I've poked around the forums alot - really enjoy them. One thing I haven't found a lot of talk on is Glow In The Dark paint.

Do all of you like to use it?

How do you use it? On what props?

Any tips on using it?

Thanks!

ews


----------



## ScareFX (Aug 18, 2004)

I'm sure Wormyt will tell you she loves her GID dotroom. I've not done much with paint but folks point to this site for products and techniques. http://www.glowinc.com/


----------



## nicole (Aug 12, 2006)

I found the GID paint in a spray can at the hardware store for a couple of bucks a can.
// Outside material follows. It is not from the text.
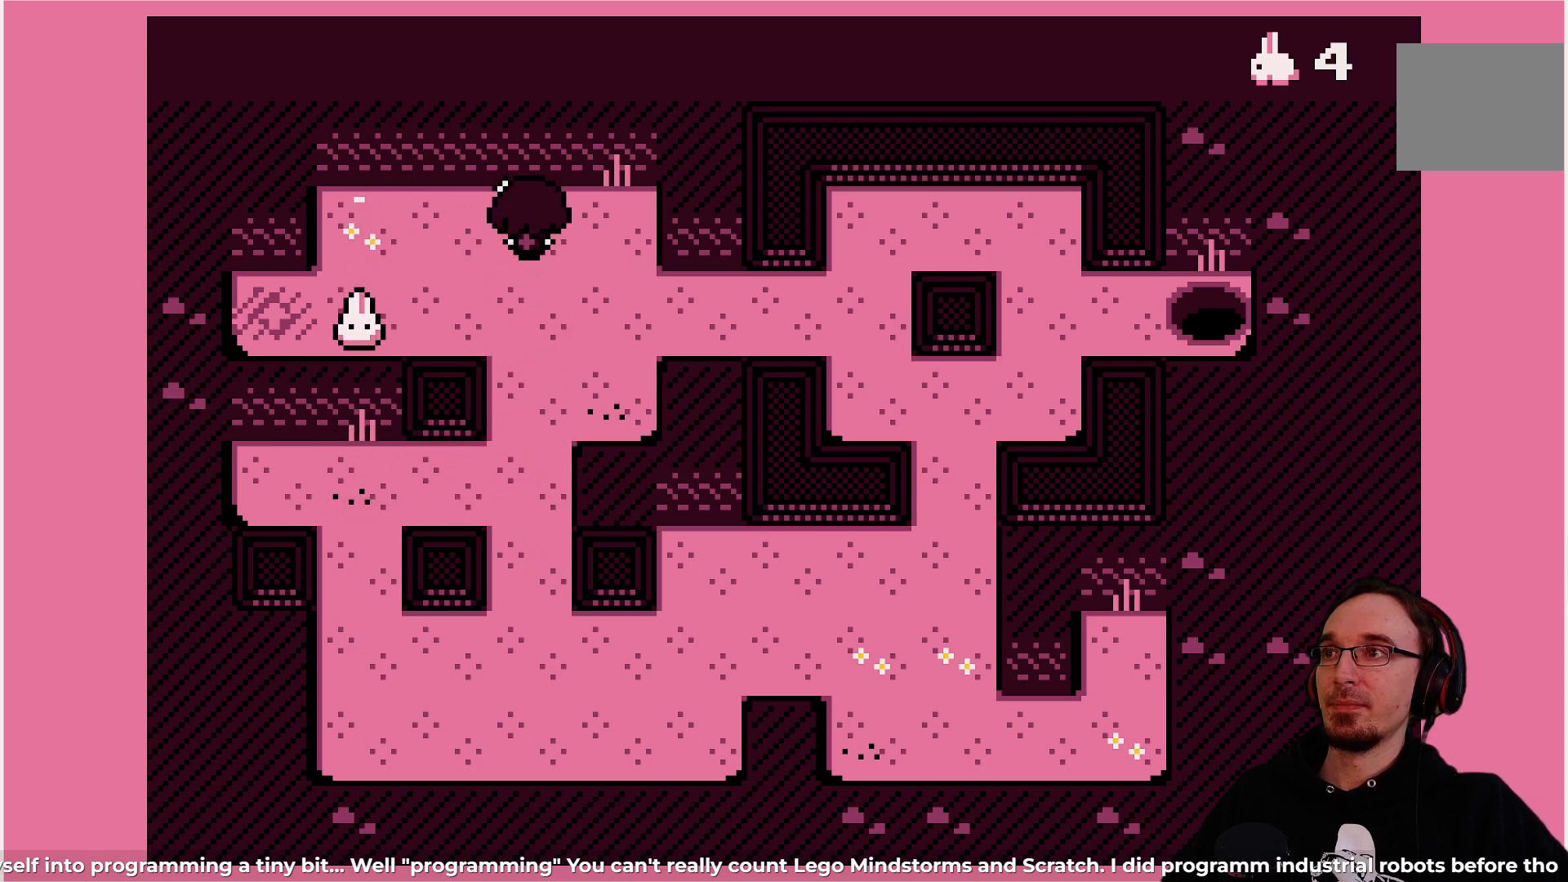
{"buttons": [], "left_stick": "center", "events": [[167, "DPAD_DOWN", "down"], [233, "DPAD_DOWN", "up"]]}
I used a pumpkin carver stencil of a wizard with a glowing ball, but didnt cut out the ball but instead painted it with GID paint and set it in front of a blacklight and it looked pretty neat. You can also use liquid laundry detergent for glowing effects.


----------



## kevin242 (Sep 30, 2005)

I got a quart of Crayola GITD paint a few years ago, it works well under blacklight or in the dark when "charged" with a bright light. When the rain washes it away, I just paint more on, a little goes a long way...
good luck


----------



## JustMatt (Jul 13, 2006)

Try this one, blacklight, not GITD, but I use clearneon: http://hauntforum.com/showthread.php?t=4060&highlight=blacklight


----------